#### Given exercise:
Please state how many lines in the entries below contain the word "black", matching case exactly, and reply with the number alone.

#### Dataset records:

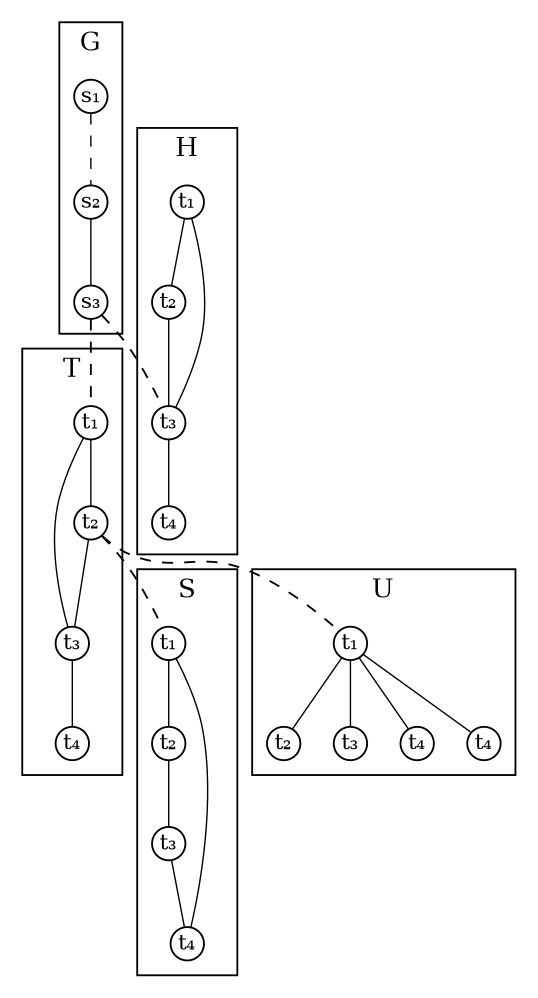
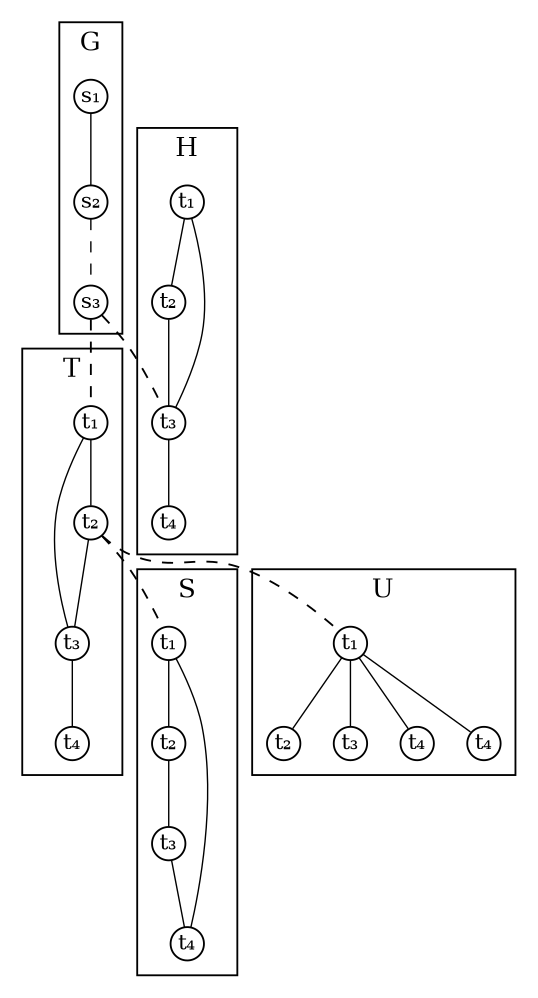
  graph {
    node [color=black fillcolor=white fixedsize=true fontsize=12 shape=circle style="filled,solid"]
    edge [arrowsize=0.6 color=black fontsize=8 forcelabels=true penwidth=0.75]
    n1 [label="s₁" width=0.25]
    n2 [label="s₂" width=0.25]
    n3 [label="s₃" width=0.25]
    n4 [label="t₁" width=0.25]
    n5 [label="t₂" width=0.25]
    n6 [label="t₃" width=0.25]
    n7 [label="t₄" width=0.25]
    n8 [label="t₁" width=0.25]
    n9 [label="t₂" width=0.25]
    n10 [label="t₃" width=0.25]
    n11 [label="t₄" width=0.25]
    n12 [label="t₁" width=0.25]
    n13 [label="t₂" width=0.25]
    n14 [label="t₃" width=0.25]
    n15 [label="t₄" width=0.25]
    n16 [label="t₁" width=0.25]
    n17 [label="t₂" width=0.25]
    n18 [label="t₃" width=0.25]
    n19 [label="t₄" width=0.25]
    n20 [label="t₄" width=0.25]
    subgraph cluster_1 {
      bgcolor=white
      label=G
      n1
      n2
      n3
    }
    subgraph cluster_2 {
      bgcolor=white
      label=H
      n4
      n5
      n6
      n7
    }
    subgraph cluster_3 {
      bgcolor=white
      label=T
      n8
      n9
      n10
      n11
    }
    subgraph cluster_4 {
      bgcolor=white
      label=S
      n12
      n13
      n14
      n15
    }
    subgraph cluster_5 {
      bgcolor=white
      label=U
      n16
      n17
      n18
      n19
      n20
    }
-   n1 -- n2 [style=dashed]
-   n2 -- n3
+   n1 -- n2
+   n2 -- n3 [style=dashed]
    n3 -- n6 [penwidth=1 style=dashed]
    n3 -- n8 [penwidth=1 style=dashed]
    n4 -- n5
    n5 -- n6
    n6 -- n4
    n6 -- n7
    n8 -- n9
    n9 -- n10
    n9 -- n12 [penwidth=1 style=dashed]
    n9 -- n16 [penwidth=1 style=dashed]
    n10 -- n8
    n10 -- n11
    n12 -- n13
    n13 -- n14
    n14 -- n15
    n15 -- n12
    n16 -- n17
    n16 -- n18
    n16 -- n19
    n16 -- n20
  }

---

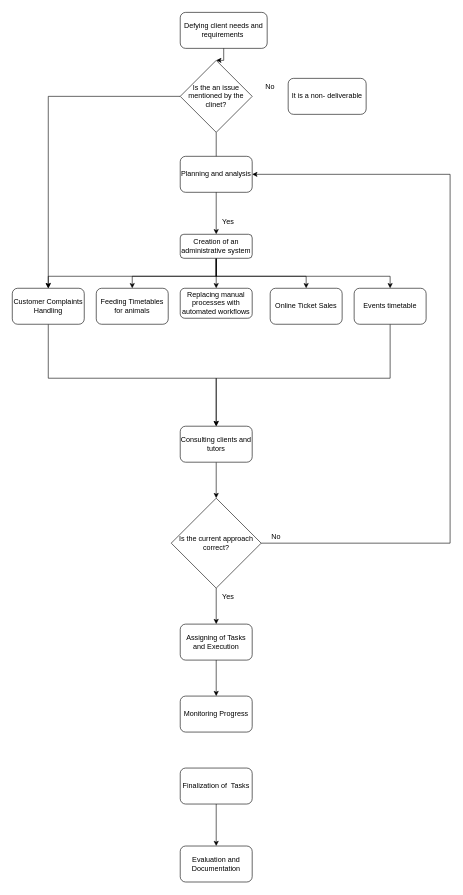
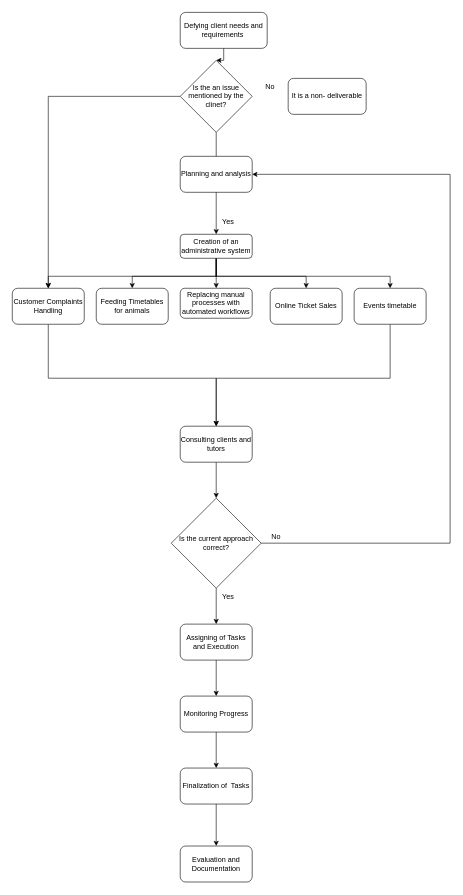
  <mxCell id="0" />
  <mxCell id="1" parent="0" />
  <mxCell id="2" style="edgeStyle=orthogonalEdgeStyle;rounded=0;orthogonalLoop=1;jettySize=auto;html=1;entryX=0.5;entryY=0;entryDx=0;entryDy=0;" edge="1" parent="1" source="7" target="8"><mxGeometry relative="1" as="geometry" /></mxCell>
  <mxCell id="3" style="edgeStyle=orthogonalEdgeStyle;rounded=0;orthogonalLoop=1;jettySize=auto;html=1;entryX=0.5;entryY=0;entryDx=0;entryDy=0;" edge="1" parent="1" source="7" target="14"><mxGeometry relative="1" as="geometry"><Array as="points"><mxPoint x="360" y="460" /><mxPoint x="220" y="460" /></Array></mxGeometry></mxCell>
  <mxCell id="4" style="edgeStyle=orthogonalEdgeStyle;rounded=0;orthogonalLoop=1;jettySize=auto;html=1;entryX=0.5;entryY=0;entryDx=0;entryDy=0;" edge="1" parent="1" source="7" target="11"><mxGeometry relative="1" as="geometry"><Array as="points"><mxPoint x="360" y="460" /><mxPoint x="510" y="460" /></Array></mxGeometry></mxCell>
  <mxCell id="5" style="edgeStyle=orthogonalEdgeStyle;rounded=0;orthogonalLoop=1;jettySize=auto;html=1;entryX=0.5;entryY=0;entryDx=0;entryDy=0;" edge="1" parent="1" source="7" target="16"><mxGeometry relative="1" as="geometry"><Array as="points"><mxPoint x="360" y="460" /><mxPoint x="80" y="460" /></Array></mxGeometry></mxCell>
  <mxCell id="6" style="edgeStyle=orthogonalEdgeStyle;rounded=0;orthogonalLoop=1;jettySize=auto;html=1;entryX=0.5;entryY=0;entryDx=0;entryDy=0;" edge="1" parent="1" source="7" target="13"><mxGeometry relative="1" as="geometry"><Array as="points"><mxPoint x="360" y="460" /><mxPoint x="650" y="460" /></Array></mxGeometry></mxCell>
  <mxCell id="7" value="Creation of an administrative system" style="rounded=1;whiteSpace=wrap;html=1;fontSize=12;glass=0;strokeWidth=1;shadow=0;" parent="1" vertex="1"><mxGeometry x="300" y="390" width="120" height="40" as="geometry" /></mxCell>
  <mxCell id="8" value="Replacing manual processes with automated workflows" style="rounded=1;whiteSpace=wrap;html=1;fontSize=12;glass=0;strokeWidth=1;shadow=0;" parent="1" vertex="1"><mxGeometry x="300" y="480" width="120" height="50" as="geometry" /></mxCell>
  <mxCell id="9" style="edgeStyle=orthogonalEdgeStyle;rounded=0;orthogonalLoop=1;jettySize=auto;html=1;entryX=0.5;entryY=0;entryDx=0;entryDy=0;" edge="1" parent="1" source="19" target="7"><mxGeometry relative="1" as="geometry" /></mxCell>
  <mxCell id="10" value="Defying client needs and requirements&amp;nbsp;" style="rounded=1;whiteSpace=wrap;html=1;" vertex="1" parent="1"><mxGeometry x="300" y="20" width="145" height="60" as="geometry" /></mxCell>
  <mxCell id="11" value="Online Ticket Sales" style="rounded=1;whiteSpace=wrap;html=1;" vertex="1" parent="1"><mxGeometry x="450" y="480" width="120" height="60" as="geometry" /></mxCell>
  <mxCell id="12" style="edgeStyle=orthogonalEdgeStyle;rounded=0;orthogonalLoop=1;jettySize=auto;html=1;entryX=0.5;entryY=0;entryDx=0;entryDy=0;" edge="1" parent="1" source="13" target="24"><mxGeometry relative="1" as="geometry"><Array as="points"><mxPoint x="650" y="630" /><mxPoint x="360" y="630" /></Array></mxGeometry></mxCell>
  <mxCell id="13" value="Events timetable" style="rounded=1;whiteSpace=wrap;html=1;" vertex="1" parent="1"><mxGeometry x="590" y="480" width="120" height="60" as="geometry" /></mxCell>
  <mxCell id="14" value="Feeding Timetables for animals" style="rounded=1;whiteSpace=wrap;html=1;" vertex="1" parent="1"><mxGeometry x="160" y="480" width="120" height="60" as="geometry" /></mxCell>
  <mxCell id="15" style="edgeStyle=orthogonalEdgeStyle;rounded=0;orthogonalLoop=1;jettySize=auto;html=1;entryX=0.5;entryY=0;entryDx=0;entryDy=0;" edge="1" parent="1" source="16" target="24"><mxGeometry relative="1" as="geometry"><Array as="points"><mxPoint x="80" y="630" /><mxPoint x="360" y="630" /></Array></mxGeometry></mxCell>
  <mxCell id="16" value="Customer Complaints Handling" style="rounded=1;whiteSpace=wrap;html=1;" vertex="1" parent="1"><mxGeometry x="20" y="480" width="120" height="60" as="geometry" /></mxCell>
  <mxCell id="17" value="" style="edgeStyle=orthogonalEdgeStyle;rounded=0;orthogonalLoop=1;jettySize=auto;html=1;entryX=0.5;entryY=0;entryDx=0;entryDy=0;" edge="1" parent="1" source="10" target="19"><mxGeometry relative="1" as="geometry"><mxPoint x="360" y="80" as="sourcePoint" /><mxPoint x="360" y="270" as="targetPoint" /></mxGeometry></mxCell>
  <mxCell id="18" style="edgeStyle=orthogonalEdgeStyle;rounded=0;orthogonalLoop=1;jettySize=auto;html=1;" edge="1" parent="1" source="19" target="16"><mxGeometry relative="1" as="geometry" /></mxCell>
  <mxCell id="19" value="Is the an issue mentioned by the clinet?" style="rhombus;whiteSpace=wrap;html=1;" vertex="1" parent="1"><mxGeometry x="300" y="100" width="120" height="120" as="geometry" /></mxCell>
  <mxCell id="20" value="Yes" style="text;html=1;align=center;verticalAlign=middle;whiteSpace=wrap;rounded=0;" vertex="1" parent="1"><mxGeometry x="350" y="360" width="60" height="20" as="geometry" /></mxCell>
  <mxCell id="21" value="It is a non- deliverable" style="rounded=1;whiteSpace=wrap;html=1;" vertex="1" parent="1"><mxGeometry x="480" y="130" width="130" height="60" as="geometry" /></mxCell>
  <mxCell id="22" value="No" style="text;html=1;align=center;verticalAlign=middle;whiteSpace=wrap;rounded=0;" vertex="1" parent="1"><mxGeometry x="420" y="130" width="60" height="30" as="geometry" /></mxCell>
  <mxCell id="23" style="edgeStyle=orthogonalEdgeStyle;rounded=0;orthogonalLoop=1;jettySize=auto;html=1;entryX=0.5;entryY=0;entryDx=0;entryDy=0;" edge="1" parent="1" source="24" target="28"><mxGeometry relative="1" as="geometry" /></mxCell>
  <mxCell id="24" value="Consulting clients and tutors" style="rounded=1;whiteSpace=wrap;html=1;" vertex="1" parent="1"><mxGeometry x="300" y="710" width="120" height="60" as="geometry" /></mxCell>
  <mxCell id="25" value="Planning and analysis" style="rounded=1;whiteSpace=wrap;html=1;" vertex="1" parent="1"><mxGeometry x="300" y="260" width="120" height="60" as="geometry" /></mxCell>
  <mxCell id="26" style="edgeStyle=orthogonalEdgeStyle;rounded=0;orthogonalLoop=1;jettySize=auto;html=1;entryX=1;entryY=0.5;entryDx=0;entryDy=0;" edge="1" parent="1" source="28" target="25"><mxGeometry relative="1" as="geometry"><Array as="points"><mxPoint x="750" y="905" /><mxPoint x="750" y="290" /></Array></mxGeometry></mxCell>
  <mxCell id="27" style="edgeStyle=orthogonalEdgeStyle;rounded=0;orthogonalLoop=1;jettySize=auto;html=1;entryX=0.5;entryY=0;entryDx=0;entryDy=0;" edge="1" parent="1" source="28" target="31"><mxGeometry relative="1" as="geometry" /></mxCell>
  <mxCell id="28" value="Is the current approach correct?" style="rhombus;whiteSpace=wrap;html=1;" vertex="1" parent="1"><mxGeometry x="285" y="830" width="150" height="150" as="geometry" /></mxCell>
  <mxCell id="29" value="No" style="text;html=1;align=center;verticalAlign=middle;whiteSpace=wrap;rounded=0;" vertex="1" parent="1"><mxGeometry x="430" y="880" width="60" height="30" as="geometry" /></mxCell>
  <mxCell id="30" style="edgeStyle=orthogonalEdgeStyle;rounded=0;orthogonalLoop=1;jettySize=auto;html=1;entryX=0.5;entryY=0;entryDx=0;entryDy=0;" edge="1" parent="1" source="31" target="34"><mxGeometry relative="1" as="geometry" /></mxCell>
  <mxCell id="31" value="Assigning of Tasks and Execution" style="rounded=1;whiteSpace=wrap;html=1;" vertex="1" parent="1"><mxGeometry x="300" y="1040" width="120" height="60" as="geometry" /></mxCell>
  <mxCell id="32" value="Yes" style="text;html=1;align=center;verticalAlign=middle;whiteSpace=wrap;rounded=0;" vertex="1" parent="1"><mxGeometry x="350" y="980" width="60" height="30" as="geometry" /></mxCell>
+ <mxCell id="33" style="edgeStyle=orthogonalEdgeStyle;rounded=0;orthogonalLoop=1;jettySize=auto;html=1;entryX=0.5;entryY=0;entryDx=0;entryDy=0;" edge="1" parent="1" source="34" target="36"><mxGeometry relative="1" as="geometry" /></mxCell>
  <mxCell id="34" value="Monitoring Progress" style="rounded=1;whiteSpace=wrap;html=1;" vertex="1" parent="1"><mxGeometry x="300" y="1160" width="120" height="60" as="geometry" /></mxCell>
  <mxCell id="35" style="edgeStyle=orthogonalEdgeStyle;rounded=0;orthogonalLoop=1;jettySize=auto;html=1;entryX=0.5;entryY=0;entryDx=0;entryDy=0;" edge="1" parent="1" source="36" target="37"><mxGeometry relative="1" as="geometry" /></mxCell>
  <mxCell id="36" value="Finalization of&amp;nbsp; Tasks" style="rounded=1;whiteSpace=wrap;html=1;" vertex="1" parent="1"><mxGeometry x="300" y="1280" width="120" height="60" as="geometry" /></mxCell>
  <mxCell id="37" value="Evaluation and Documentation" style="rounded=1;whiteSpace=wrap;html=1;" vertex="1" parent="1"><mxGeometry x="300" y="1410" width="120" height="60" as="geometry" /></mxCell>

#### Result of this exercise:
2